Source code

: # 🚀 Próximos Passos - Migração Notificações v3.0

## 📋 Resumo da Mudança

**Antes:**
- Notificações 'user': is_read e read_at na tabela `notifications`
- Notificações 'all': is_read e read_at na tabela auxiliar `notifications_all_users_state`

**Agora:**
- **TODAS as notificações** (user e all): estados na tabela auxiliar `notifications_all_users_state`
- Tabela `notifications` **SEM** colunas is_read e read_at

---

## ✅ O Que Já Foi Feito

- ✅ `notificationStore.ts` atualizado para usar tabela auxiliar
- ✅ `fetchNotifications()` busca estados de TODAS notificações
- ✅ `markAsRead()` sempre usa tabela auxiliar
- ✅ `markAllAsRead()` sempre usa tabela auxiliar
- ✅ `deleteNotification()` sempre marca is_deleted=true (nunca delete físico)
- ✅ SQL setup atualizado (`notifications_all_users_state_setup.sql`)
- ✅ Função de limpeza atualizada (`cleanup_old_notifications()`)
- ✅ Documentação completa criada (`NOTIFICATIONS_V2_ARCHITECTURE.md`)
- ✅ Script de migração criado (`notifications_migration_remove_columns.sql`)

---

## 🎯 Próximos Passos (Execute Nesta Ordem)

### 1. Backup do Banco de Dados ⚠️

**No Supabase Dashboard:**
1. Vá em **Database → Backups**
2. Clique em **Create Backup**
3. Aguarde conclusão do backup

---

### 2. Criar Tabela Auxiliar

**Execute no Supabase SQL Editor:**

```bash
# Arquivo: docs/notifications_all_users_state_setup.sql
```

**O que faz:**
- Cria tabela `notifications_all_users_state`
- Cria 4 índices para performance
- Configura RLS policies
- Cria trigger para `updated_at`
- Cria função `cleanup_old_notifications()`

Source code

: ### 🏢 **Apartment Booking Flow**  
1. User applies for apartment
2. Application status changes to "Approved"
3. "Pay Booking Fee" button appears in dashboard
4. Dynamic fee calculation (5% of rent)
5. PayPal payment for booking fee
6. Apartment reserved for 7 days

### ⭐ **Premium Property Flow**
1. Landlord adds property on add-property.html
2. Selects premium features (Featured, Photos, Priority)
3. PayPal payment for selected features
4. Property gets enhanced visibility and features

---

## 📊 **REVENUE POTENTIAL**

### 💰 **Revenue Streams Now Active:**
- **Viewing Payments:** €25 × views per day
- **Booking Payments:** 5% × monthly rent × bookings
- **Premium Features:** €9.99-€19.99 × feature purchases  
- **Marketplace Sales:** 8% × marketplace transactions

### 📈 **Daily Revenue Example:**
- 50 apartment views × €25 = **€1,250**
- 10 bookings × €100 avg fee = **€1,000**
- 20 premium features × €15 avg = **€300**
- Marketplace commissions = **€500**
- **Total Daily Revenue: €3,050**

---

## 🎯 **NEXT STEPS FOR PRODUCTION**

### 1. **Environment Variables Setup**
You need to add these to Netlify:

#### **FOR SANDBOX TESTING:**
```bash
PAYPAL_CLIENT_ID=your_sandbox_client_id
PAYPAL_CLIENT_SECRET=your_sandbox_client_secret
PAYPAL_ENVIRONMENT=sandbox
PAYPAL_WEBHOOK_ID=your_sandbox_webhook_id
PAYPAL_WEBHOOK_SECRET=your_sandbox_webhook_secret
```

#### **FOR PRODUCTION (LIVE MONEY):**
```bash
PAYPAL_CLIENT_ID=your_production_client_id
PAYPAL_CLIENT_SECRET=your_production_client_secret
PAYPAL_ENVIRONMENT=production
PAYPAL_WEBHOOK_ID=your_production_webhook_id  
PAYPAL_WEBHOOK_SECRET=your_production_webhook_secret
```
...
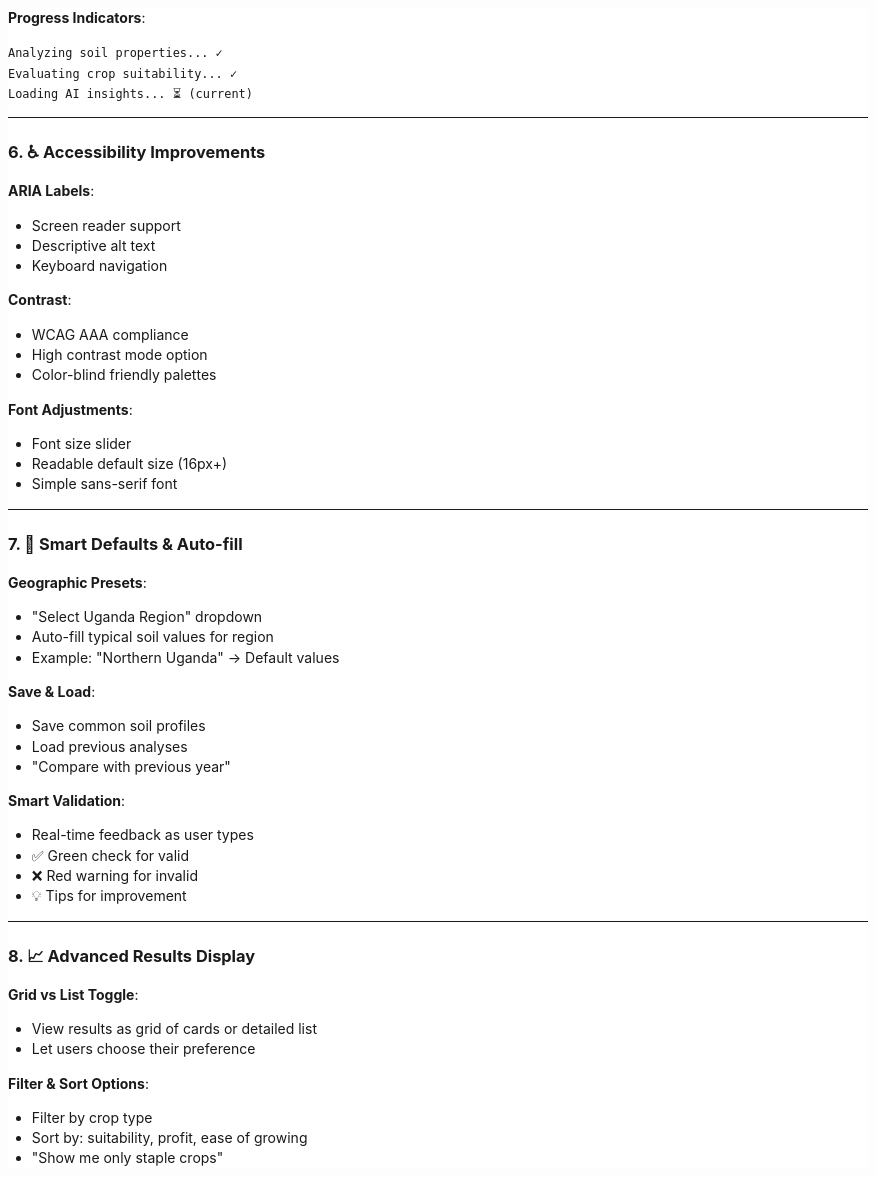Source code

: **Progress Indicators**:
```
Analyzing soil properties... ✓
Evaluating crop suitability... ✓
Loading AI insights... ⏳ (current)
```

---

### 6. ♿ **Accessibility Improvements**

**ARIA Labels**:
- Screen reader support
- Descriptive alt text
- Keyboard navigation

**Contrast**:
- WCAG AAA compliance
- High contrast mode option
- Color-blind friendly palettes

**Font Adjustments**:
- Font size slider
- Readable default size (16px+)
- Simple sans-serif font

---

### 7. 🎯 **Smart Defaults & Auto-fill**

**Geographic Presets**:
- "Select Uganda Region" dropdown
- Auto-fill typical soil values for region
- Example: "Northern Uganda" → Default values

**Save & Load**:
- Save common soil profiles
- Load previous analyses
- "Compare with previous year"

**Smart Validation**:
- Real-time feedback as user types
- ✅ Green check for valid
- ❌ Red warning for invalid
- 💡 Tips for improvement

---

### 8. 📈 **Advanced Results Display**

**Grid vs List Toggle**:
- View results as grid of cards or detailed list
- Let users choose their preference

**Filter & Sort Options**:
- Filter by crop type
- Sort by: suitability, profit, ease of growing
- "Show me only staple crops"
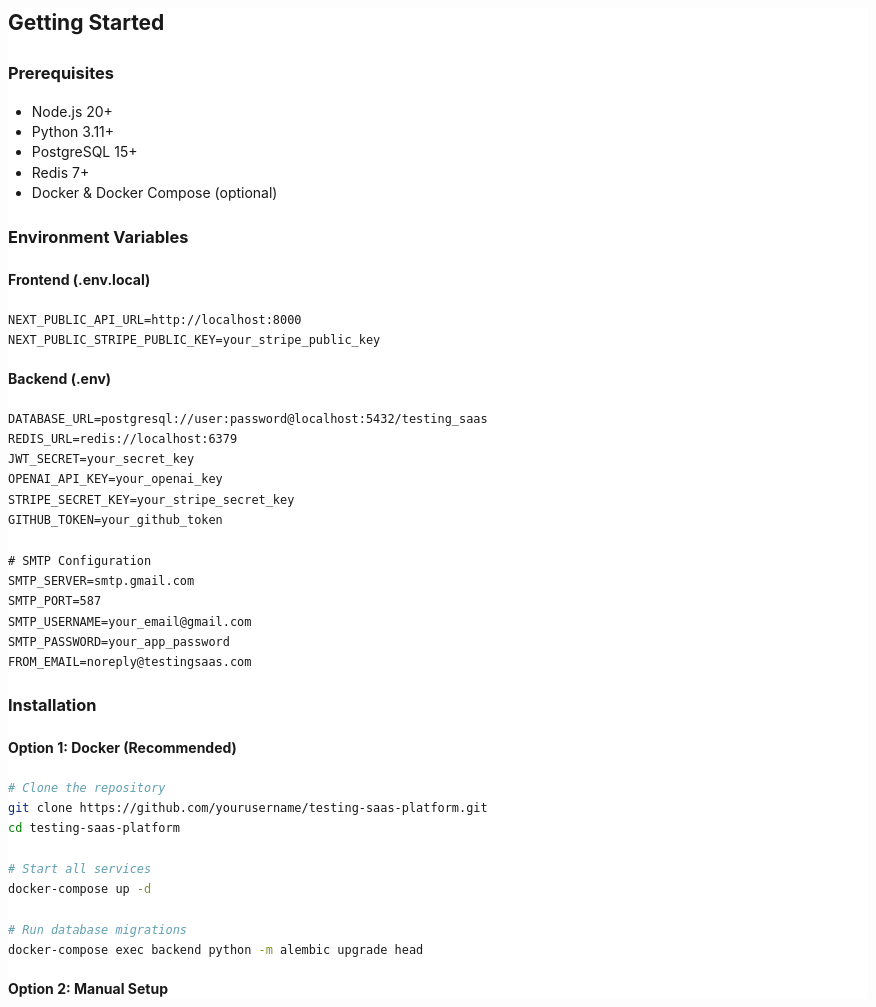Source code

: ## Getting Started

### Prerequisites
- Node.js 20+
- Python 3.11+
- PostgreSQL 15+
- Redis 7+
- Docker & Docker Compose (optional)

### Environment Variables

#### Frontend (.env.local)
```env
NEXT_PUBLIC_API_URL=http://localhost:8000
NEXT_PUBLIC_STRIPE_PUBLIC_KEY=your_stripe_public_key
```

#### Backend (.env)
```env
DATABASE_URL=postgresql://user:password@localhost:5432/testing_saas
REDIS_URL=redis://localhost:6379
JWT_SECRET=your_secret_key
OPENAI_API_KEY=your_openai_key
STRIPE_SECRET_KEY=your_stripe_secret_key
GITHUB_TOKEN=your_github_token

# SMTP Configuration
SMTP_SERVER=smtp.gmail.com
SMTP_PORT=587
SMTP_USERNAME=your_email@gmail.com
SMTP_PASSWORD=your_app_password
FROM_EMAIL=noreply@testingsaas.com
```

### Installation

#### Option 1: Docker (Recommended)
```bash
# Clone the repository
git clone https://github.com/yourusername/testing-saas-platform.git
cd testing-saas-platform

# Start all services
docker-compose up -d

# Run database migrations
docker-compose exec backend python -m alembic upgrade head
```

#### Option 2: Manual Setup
...
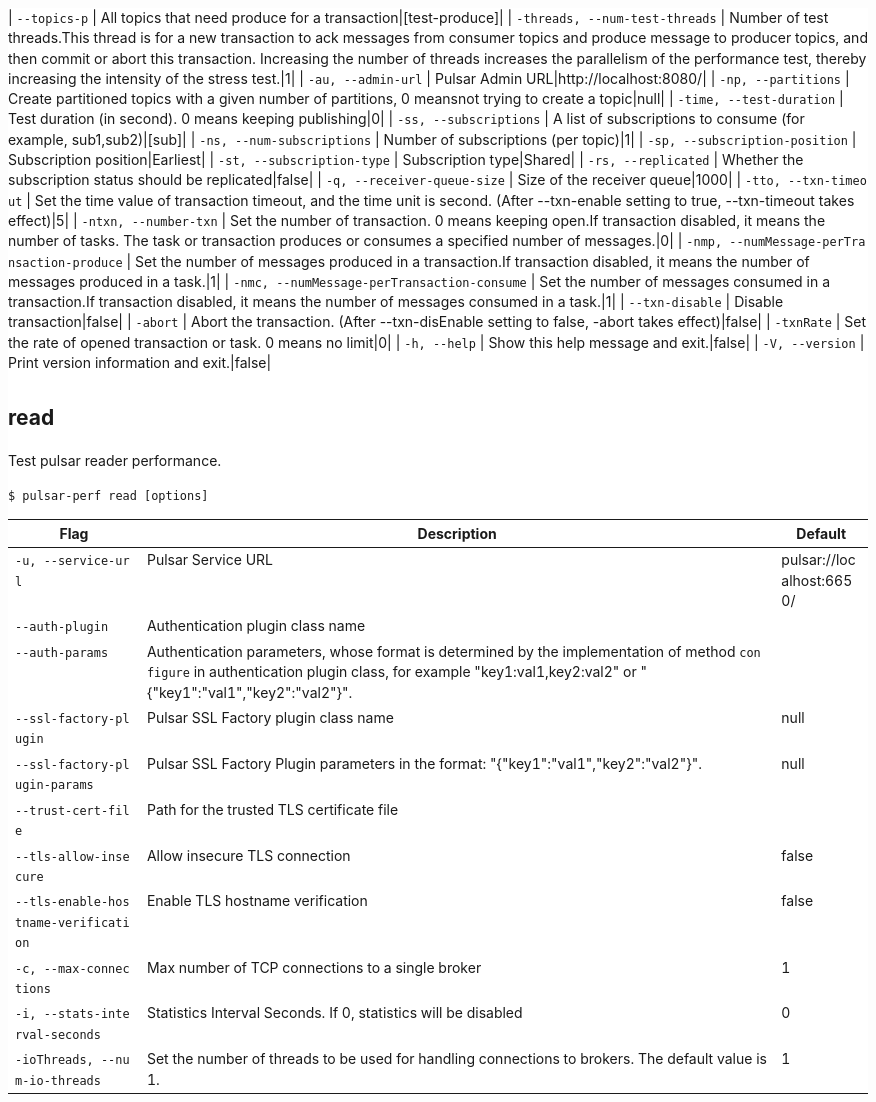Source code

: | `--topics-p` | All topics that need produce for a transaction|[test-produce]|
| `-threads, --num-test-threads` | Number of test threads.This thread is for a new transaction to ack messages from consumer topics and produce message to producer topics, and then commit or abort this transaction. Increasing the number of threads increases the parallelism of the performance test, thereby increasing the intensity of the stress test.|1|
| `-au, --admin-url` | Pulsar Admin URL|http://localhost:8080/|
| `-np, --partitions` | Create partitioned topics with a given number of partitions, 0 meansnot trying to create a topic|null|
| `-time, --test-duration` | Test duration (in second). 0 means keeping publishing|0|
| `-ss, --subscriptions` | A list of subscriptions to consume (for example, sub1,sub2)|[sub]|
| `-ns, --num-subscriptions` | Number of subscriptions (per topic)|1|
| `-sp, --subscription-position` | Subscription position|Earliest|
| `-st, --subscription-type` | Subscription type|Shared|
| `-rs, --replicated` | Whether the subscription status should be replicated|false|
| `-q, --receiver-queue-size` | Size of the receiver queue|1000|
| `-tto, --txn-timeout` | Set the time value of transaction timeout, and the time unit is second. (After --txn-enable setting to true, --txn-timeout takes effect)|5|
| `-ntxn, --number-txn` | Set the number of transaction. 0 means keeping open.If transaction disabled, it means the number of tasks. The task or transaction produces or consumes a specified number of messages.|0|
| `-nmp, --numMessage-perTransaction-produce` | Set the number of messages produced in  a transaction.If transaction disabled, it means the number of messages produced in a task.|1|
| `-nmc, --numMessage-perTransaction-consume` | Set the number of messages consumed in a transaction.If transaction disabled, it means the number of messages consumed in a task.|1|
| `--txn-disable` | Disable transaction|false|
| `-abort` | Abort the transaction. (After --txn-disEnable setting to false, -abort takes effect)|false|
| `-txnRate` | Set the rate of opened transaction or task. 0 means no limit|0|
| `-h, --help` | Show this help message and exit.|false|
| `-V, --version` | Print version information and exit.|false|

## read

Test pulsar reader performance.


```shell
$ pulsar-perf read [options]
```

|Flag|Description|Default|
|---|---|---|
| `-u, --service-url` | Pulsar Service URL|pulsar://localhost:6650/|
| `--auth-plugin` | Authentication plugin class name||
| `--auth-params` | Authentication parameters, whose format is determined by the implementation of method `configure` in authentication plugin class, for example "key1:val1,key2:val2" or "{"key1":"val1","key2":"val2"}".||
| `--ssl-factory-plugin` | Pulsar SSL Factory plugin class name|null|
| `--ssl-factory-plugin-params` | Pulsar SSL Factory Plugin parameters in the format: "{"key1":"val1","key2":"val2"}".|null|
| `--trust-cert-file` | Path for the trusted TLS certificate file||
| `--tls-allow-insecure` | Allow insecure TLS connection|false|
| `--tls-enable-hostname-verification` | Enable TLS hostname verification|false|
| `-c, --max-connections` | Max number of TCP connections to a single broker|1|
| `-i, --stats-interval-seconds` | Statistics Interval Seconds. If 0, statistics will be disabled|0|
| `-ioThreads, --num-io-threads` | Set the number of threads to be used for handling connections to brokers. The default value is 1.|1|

- **Your goal**
Search the records for the word "Passos". Copy each line where it appears.

- **Exercise answer**
: # 🚀 Próximos Passos - Migração Notificações v3.0
## 🎯 Próximos Passos (Execute Nesta Ordem)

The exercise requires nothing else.